- _JOB_: Convert every line of the entries below into a single JSON list of strings, with one string per line and blank lines left out.

- _GIVEN INFORMATION_:
########################################

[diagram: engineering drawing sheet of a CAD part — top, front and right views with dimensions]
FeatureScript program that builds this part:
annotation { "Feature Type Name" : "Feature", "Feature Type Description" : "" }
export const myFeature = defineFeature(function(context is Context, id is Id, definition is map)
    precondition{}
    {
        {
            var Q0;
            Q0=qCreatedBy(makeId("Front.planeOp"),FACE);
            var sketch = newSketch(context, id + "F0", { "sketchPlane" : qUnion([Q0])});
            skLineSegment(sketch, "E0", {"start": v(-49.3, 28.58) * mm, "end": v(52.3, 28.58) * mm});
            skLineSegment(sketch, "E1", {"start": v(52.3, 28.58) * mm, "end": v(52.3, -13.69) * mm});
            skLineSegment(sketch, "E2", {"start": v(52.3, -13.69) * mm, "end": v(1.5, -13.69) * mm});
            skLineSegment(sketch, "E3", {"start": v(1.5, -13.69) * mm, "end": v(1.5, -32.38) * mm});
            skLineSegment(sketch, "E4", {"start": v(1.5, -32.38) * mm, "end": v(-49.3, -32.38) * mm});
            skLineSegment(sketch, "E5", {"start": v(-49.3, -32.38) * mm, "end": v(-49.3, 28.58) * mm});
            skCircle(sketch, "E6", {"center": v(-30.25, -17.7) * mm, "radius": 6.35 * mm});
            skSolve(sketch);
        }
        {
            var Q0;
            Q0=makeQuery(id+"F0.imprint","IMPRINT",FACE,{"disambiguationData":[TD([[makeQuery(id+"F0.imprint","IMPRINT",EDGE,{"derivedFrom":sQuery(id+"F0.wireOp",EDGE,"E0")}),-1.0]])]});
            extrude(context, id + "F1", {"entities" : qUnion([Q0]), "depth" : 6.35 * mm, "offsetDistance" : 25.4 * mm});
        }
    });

########################################

- _REPLY TO THE EXERCISE_:
[
  "[diagram: engineering drawing sheet of a CAD part — top, front and right views with dimensions]",
  "FeatureScript program that builds this part:",
  "annotation { \"Feature Type Name\" : \"Feature\", \"Feature Type Description\" : \"\" }",
  "export const myFeature = defineFeature(function(context is Context, id is Id, definition is map)",
  "    precondition{}",
  "    {",
  "        {",
  "            var Q0;",
  "            Q0=qCreatedBy(makeId(\"Front.planeOp\"),FACE);",
  "            var sketch = newSketch(context, id + \"F0\", { \"sketchPlane\" : qUnion([Q0])});",
  "            skLineSegment(sketch, \"E0\", {\"start\": v(-49.3, 28.58) * mm, \"end\": v(52.3, 28.58) * mm});",
  "            skLineSegment(sketch, \"E1\", {\"start\": v(52.3, 28.58) * mm, \"end\": v(52.3, -13.69) * mm});",
  "            skLineSegment(sketch, \"E2\", {\"start\": v(52.3, -13.69) * mm, \"end\": v(1.5, -13.69) * mm});",
  "            skLineSegment(sketch, \"E3\", {\"start\": v(1.5, -13.69) * mm, \"end\": v(1.5, -32.38) * mm});",
  "            skLineSegment(sketch, \"E4\", {\"start\": v(1.5, -32.38) * mm, \"end\": v(-49.3, -32.38) * mm});",
  "            skLineSegment(sketch, \"E5\", {\"start\": v(-49.3, -32.38) * mm, \"end\": v(-49.3, 28.58) * mm});",
  "            skCircle(sketch, \"E6\", {\"center\": v(-30.25, -17.7) * mm, \"radius\": 6.35 * mm});",
  "            skSolve(sketch);",
  "        }",
  "        {",
  "            var Q0;",
  "            Q0=makeQuery(id+\"F0.imprint\",\"IMPRINT\",FACE,{\"disambiguationData\":[TD([[makeQuery(id+\"F0.imprint\",\"IMPRINT\",EDGE,{\"derivedFrom\":sQuery(id+\"F0.wireOp\",EDGE,\"E0\")}),-1.0]])]});",
  "            extrude(context, id + \"F1\", {\"entities\" : qUnion([Q0]), \"depth\" : 6.35 * mm, \"offsetDistance\" : 25.4 * mm});",
  "        }",
  "    });"
]